● **What you need to do**
Pull every line that holds the word "pixels" from the entries.

● **Data**
_ _ _ _

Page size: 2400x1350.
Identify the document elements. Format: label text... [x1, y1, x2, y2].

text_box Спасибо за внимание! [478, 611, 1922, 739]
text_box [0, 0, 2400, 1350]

_ _ _ _

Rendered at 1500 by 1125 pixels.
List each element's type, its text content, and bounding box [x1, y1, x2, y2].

_ _ _ _

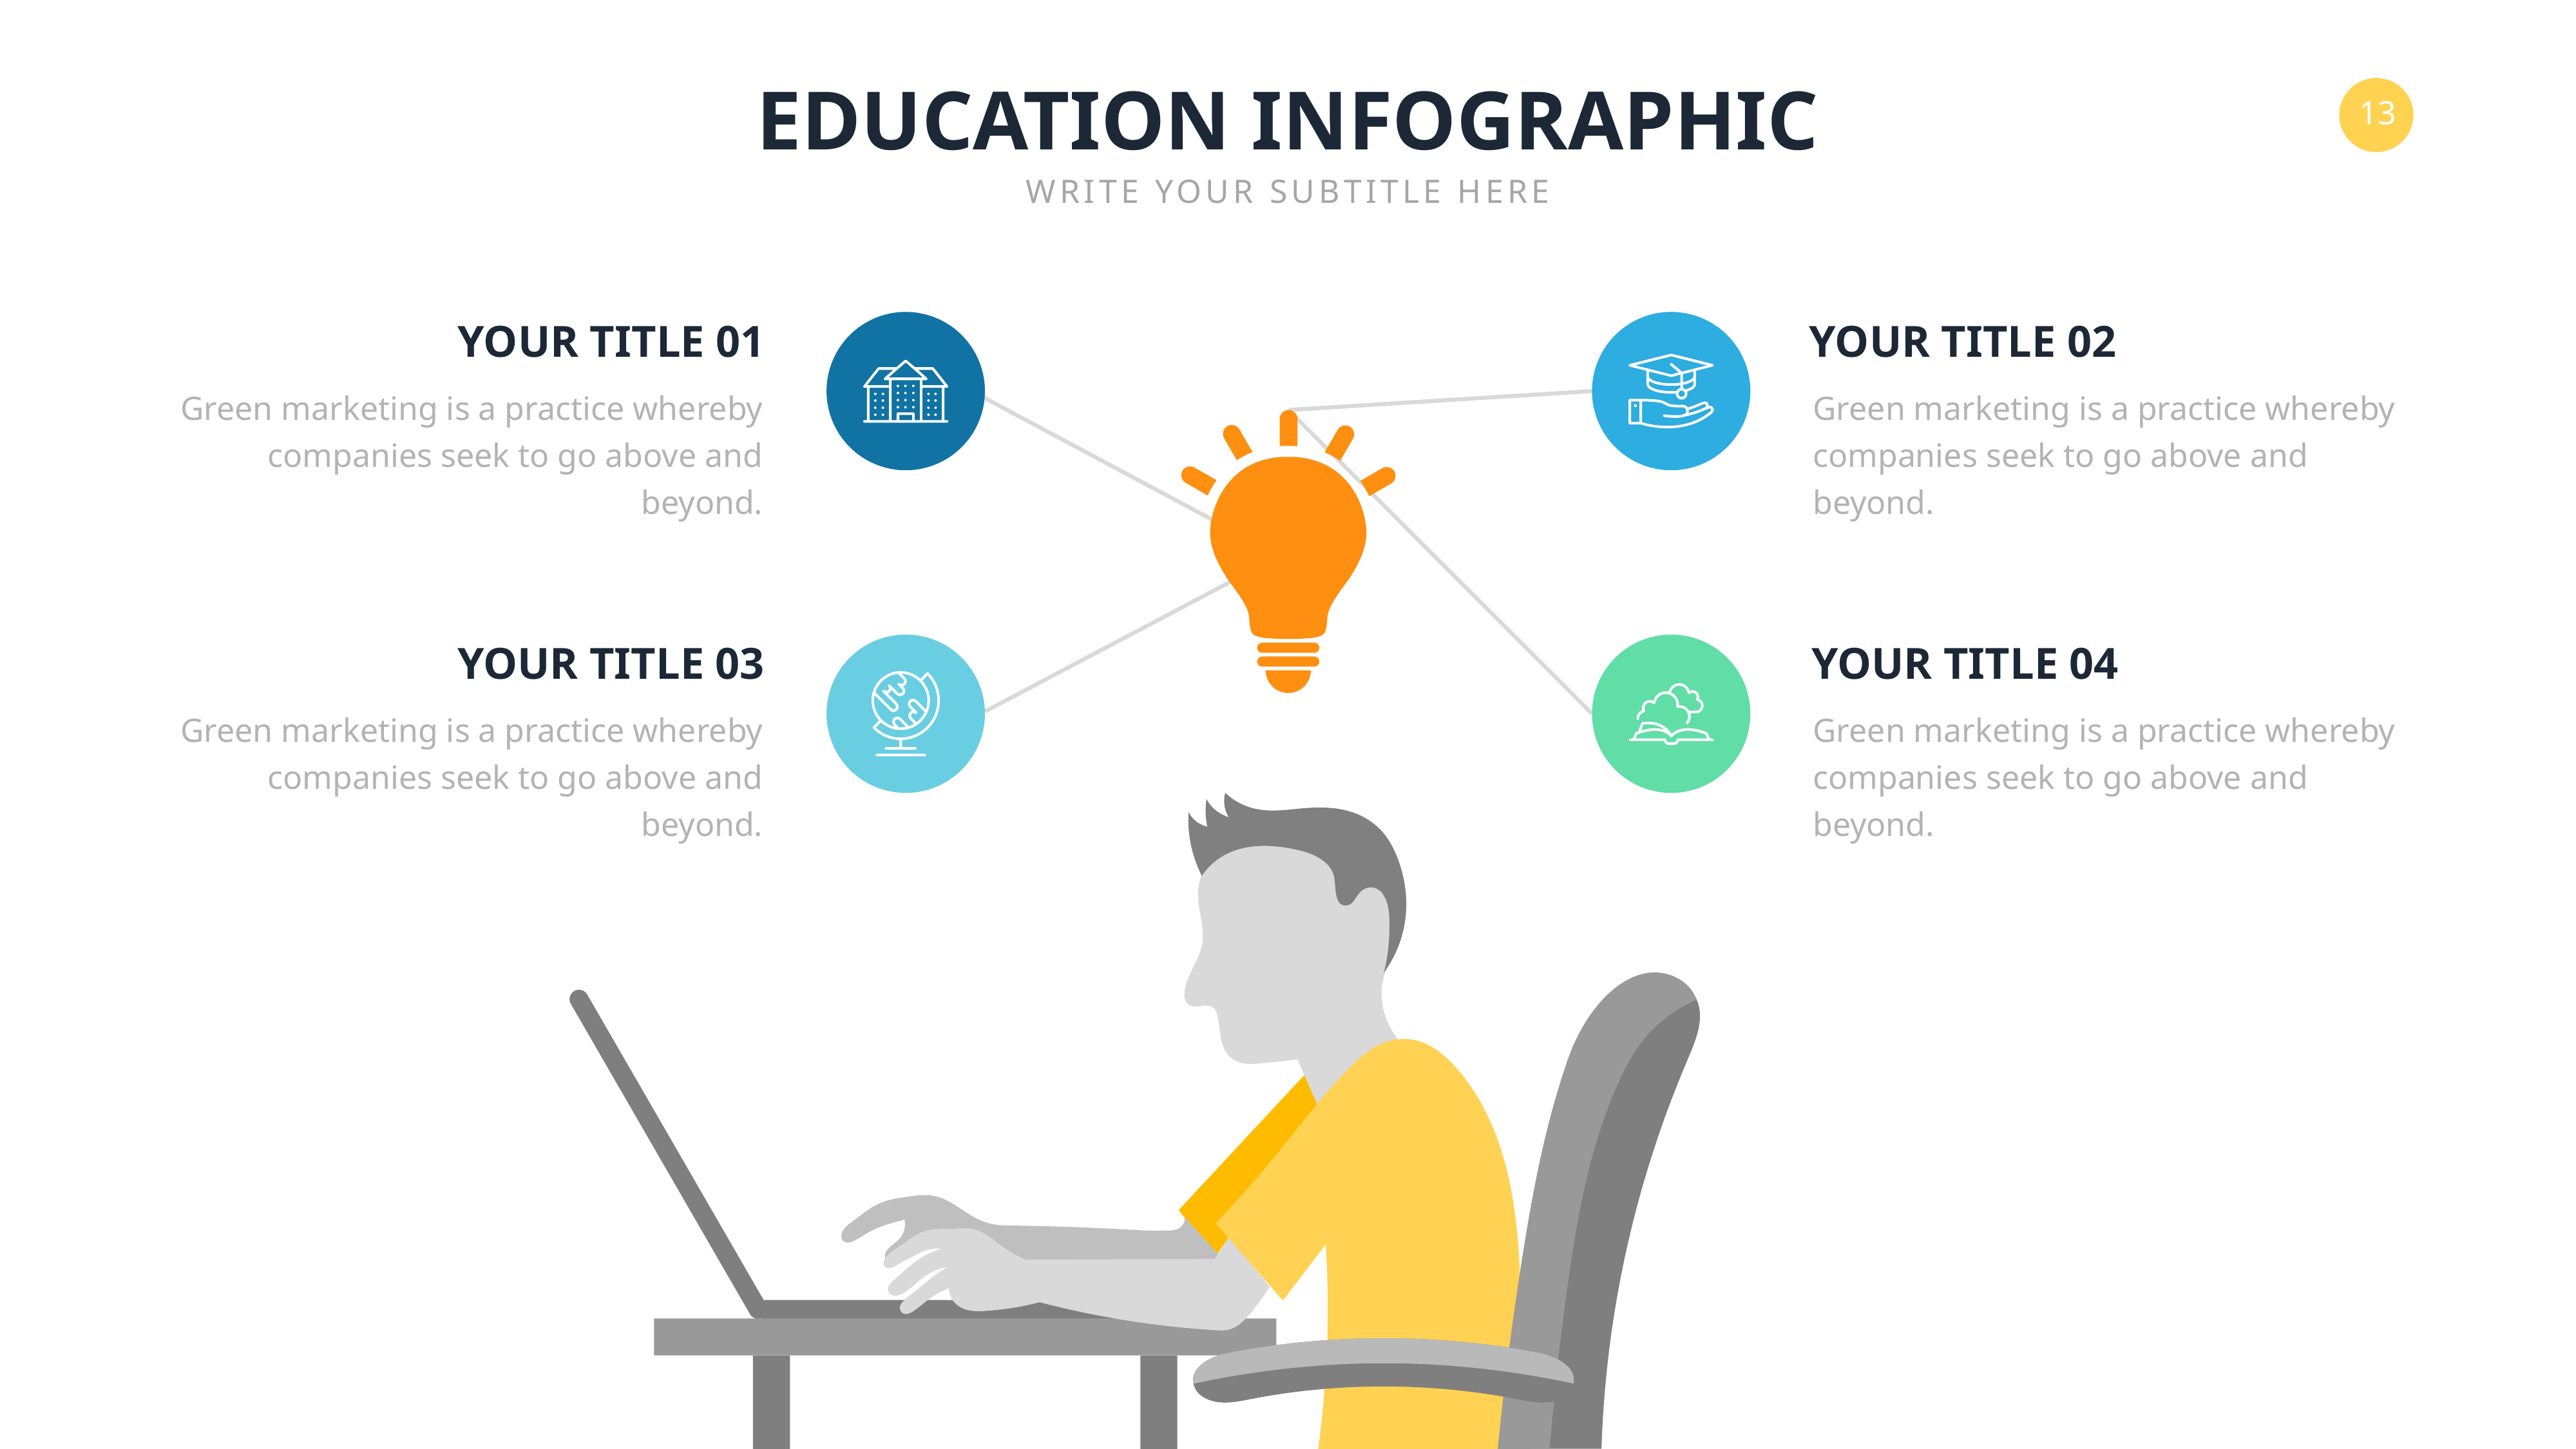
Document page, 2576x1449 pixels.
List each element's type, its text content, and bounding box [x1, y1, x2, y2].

_ _ _ _

● **Result for this exercise**
Rendered at 1500 by 1125 pixels.
Document page, 2576x1449 pixels.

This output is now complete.